9. The learned single Judge in the High Court treated the finding, that prior to 1925 what existed was a Karnikam service inam, as a finding of law open to him to consider in second appeal. After a painstaking examination of the documents filed by the parties, he came to the conclusion that there was no such thing as a Dharmila Karnikam service inam. He held that the Zamindar had no power to resume this land under the second proviso to s. 17 of the Madras Proprietary Estates' Village Service Act, 1894 (II of 1894) or to re-grant it on jeroyti patta. In this appeal, it is argued, at the outset, that the learned singly Judge, in substance, reversed a finding of fact and that he was not entitled to do so under s. 100 of the Code of the Civil Procedure.
10. A Construction of documents (unless they are documents of title) produced by the parties to prove a question of fact does not involve an issue of law, unless it can be shown that the material evidence contained in them was misunderstood by the Court of fact. The documents in this case, which have been the subject of three separate considerations, were the Land Registers the Amarkam, and Bhooband Accounts and the Adangal Registers, together with certain documents derived from the Zamindari records. None of these documents can be correctly described as a document of title, whatever its evidentiary value otherwise. We do not, however, wish to rest our decision on this narrow ground even if right, because the legal inference from the proved facts may still raise a question of law.

# # # #

What you will do:
1. Answer these questions from the judgment passage:
(a) Under which section of the Code of Civil Procedure is it argued that the single Judge could not reverse a finding of fact?
(b) Under the second proviso to s. 17 of which Act did the single Judge hold the Zamindar had no power to resume the land?
(c) How many separate considerations had the documents in the case been subject to?
2. Output the portion of the judgment passage starting with "10. A Construction" and going on through "question of law.", word for word.
3. Decide whether each statement agrees with the judgment passage, and support each yes or no with the deciding words quoted from it:
(a) The single Judge concluded that a Dharmila Karnikam service inam existed.
(b) The Land Registers are described as documents of title.
(c) The court declines to base its decision on the narrow ground.
The records come from a different source than the judgment passage.

# # # #

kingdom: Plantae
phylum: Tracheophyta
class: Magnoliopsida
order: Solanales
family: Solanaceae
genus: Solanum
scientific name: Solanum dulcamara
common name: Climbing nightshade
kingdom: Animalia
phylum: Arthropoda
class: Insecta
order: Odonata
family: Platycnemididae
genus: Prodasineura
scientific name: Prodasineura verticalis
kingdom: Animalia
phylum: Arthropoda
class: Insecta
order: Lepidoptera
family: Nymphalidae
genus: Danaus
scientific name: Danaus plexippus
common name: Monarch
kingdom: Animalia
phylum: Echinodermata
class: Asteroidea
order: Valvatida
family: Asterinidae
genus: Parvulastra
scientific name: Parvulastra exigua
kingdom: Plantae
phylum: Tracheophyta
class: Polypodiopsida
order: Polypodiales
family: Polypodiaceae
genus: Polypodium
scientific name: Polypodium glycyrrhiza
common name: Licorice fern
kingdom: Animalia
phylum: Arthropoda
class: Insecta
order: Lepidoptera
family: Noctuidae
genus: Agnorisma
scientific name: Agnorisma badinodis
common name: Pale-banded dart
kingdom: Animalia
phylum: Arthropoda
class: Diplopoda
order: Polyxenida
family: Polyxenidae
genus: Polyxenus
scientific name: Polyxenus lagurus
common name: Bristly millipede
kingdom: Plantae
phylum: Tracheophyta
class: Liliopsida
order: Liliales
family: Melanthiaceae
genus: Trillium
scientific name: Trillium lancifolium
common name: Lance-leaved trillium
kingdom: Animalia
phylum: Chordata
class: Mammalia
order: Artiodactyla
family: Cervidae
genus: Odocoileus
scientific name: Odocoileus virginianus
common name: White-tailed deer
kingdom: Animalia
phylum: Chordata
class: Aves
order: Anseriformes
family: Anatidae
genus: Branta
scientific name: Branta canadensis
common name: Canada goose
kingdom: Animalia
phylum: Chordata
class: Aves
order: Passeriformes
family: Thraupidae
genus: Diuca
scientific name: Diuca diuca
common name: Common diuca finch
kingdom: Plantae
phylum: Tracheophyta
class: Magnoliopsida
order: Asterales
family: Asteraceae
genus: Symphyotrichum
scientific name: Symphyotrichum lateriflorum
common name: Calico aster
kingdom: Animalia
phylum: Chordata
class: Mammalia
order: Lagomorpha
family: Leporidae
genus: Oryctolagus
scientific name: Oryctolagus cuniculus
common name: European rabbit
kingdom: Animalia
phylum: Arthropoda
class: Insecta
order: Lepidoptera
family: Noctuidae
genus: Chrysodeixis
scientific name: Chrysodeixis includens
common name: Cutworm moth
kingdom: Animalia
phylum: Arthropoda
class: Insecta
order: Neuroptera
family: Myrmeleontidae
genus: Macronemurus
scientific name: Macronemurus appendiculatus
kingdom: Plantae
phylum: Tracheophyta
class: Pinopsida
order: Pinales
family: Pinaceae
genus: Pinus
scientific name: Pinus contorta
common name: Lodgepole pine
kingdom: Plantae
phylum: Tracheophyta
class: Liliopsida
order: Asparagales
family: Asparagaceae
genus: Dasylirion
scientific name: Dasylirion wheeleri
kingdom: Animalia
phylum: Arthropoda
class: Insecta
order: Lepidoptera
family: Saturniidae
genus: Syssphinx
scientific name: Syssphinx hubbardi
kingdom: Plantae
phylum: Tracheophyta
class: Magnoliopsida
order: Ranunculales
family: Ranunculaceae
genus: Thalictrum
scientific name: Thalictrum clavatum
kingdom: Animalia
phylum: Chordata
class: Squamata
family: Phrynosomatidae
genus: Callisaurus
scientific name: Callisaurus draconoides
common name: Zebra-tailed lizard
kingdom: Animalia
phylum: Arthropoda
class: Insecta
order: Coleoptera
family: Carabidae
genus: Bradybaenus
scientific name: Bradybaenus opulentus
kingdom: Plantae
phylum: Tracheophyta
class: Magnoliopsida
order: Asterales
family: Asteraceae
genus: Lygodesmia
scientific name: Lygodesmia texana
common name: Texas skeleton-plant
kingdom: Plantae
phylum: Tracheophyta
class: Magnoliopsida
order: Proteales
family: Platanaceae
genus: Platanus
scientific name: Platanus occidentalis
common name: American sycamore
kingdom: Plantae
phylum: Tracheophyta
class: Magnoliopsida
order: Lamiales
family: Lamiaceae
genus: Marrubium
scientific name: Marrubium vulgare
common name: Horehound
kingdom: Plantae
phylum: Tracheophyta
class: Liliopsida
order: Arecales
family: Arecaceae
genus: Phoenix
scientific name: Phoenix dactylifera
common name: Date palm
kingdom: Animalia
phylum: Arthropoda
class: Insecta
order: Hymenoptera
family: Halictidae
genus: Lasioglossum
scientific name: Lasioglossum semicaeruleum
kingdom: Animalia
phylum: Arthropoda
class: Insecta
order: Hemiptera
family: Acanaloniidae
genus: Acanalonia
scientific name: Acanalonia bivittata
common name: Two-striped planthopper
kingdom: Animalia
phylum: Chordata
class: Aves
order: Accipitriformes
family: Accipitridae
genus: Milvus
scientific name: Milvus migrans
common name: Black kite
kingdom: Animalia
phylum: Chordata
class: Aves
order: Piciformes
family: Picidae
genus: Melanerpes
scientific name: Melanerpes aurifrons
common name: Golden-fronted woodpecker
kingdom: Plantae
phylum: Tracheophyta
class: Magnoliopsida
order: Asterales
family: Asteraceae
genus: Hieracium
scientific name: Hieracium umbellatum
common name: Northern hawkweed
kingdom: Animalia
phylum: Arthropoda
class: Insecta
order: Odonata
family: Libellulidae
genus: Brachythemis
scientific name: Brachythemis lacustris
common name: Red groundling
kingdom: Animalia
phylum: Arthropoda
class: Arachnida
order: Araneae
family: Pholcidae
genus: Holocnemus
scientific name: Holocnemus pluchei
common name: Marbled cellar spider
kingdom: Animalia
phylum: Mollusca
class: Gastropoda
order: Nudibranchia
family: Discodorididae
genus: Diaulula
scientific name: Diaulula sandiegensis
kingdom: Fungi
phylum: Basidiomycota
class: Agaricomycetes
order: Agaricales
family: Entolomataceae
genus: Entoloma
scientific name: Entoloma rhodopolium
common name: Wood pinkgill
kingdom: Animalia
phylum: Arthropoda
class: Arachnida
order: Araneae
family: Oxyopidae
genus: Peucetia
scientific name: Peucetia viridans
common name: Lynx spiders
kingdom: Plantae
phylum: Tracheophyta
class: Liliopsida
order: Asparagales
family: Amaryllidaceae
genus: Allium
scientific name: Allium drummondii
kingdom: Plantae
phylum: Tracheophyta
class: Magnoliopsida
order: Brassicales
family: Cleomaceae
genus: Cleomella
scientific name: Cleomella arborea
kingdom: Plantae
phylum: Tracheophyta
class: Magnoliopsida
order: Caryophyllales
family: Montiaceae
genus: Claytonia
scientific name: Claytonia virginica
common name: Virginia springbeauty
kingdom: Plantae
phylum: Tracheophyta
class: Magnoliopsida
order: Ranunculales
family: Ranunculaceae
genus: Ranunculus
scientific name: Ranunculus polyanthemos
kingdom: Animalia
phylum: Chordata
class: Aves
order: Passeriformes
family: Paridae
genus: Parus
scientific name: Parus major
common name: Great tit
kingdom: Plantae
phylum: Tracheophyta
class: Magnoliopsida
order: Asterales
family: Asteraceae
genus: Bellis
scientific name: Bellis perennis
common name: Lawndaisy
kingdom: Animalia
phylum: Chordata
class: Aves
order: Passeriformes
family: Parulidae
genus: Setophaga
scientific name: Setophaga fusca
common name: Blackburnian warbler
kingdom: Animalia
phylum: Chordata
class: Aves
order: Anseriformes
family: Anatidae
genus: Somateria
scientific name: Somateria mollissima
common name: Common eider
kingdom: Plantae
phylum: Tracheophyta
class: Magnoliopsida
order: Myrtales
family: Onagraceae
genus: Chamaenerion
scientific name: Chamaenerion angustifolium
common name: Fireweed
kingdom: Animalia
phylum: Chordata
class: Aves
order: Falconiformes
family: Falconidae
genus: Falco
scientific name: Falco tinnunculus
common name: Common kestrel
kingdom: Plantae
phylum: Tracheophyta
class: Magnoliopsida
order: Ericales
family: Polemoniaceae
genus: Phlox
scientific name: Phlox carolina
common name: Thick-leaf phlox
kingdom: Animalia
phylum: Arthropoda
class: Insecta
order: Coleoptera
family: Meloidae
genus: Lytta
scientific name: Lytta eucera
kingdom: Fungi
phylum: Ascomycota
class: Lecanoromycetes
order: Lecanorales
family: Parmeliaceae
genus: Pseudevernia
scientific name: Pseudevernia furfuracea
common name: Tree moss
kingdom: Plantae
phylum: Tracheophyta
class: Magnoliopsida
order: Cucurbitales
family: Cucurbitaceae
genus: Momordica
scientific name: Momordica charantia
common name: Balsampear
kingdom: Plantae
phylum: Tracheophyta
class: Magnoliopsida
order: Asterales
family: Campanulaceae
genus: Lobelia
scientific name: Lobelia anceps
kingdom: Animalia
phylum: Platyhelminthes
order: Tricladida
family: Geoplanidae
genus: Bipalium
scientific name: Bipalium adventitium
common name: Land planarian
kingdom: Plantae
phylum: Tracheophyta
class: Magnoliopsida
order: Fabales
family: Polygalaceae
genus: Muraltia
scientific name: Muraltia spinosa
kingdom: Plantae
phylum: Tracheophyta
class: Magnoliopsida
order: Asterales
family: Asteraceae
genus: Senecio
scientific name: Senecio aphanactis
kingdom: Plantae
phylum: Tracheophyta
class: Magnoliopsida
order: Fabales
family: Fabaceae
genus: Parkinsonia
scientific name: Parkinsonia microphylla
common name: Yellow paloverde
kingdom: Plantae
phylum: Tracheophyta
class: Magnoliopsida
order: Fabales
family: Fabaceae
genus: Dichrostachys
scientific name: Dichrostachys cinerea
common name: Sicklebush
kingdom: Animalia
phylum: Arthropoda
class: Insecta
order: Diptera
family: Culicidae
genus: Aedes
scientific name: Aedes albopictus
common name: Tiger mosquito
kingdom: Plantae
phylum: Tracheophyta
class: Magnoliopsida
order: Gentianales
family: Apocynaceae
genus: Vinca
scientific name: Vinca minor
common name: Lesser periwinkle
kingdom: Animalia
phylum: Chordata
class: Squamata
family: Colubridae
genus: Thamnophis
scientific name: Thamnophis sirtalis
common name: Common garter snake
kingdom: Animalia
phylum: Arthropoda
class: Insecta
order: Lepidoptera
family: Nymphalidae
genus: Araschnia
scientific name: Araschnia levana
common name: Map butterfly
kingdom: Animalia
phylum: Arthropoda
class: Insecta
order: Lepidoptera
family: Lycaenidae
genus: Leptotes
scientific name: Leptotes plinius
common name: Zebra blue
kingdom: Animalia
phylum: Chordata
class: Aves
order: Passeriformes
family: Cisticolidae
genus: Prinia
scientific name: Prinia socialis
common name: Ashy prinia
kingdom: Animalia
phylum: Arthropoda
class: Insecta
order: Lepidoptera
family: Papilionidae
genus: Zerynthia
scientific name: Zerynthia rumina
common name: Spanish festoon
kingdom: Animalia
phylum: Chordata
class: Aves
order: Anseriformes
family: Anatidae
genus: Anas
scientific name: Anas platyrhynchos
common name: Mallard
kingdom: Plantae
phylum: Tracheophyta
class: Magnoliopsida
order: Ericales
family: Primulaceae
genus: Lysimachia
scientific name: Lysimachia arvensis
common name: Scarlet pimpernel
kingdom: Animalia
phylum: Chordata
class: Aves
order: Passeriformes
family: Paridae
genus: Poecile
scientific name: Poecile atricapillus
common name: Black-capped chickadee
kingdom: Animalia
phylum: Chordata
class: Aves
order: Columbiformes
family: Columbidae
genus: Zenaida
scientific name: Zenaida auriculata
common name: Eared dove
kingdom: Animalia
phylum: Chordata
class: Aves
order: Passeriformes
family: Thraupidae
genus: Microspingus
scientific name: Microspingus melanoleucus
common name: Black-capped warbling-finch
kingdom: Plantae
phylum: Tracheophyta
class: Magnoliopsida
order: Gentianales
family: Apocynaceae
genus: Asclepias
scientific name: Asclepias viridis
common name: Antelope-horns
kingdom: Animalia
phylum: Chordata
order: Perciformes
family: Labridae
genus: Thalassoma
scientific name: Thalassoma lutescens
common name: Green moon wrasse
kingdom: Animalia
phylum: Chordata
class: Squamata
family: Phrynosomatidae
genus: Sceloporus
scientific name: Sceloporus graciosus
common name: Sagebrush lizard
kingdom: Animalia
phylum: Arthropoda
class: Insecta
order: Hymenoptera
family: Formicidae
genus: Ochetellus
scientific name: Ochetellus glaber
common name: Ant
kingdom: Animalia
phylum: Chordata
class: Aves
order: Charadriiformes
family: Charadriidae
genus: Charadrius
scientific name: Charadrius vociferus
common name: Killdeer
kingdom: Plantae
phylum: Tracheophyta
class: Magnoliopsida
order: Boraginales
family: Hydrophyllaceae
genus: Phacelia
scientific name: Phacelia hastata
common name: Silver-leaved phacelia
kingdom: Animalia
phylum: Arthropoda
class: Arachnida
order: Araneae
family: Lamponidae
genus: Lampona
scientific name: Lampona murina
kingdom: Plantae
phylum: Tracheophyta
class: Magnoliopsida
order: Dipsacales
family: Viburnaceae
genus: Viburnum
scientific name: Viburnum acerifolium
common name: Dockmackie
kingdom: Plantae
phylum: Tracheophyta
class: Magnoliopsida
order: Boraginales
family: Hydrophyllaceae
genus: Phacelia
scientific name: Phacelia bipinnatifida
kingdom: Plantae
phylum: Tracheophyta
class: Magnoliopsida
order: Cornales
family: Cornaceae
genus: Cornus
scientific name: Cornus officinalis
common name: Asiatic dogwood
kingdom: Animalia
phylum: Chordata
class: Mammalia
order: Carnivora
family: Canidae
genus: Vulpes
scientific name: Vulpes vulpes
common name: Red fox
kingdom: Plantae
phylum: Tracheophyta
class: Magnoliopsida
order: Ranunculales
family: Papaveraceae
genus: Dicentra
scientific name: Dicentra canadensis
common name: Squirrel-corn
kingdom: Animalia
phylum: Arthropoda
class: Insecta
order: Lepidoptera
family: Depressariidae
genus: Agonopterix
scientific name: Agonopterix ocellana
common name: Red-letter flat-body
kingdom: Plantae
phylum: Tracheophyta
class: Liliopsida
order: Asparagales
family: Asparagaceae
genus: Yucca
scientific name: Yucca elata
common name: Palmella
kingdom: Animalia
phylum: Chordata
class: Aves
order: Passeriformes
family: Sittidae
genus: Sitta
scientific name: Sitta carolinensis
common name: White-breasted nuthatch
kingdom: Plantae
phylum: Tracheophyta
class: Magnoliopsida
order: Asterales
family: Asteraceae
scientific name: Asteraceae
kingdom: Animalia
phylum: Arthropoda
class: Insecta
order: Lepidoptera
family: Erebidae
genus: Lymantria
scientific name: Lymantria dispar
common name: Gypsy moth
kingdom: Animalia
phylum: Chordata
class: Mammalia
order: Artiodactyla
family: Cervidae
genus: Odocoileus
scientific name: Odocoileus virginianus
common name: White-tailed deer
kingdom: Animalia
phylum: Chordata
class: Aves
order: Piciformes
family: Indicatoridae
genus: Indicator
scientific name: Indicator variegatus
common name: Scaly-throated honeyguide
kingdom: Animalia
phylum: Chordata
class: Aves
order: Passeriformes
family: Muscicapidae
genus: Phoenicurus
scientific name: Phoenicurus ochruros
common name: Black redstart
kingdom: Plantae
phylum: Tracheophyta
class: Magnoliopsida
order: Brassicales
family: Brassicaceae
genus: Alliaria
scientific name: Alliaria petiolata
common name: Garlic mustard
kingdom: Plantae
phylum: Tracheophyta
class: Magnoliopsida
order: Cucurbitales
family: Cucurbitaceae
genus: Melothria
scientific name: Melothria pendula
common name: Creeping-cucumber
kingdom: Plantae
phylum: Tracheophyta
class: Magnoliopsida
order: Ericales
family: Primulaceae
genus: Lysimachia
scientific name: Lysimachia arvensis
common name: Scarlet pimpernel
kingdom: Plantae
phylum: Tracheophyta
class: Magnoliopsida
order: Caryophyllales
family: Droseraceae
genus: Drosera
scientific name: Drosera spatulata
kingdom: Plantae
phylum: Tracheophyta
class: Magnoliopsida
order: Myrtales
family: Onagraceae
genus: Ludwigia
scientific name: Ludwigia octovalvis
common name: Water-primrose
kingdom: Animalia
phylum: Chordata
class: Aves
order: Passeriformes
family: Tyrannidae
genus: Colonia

# # # #

Results for each task:
1.
(a) Section 100.
(b) The Madras Proprietary Estates' Village Service Act, 1894 (II of 1894).
(c) Three.

2.
10. A Construction of documents (unless they are documents of title) produced by the parties to prove a question of fact does not involve an issue of law, unless it can be shown that the material evidence contained in them was misunderstood by the Court of fact. The documents in this case, which have been the subject of three separate considerations, were the Land Registers the Amarkam, and Bhooband Accounts and the Adangal Registers, together with certain documents derived from the Zamindari records. None of these documents can be correctly described as a document of title, whatever its evidentiary value otherwise. We do not, however, wish to rest our decision on this narrow ground even if right, because the legal inference from the proved facts may still raise a question of law.

3.
(a) No: "there was no such thing as a Dharmila Karnikam service inam"
(b) No: "None of these documents can be correctly described as a document of title"
(c) Yes: "We do not, however, wish to rest our decision on this narrow ground"